What the task requires: Needed from the data below: every line from the one with "wrist: (170, 314)" up to and including the one with "pinky dip: (203, 224)", repeated exactly and with nothing else.

Data in this exercise:
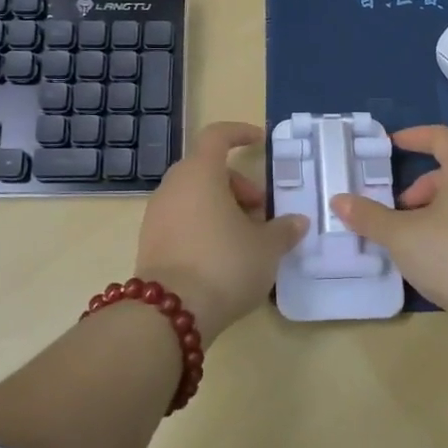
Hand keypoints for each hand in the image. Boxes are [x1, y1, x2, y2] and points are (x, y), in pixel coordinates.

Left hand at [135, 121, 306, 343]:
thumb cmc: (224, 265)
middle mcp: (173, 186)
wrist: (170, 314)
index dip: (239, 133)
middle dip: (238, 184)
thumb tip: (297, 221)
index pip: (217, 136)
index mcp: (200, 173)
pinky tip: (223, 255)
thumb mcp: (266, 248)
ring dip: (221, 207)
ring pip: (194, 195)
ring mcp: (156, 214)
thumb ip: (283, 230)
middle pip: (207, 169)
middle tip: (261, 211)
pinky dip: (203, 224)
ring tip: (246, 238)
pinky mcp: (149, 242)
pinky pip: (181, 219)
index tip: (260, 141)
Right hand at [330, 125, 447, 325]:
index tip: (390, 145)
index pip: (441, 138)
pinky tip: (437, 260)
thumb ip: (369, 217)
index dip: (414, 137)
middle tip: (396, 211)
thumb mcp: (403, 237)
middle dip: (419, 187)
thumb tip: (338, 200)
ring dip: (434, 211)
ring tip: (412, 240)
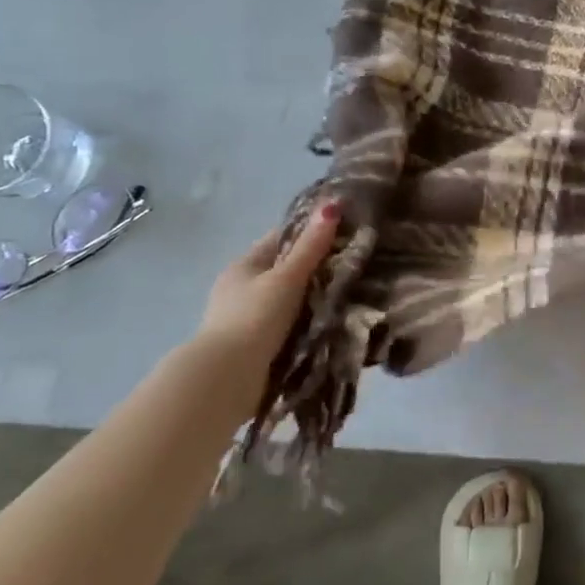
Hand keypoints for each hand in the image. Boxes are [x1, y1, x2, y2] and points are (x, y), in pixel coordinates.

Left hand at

---

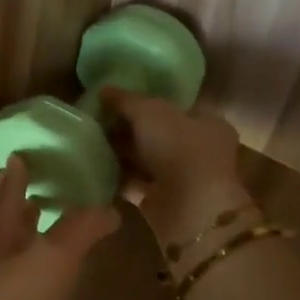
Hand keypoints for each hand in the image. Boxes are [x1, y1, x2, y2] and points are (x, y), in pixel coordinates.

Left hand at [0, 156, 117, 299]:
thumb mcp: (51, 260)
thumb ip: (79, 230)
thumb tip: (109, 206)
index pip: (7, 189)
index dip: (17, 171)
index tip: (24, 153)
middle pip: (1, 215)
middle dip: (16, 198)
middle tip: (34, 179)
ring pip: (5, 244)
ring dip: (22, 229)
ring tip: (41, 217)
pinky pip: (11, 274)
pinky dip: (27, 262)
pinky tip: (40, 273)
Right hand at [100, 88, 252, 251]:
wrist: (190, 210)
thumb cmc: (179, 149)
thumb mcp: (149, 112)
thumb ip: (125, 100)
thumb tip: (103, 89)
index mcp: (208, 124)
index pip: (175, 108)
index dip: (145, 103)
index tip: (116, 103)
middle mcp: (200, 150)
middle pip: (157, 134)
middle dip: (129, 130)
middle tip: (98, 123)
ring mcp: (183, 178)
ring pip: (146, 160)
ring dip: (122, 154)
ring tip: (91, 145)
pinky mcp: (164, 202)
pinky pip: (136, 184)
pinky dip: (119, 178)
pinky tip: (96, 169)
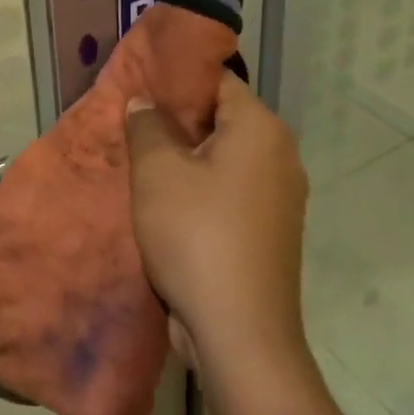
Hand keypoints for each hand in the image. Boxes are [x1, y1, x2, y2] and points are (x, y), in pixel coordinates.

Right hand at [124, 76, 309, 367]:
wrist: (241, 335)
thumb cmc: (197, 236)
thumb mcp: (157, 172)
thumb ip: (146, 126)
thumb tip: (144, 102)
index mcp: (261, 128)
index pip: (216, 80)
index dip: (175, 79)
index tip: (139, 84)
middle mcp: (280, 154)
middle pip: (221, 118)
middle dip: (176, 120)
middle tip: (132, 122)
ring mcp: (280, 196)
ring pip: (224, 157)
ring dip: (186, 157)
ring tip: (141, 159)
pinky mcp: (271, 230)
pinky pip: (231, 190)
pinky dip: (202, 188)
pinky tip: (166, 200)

Written reply:
wrist: (170, 314)
index dip: (239, 133)
middle dip: (238, 184)
thumb tip: (297, 221)
index pip: (217, 136)
index mcp: (200, 173)
pinky tip: (223, 255)
thumb mcp: (266, 248)
ring dip: (221, 207)
ring pip: (194, 195)
ring mcp: (156, 214)
thumb ip: (283, 230)
middle pip: (207, 169)
middle tip: (261, 211)
pinky dip: (203, 224)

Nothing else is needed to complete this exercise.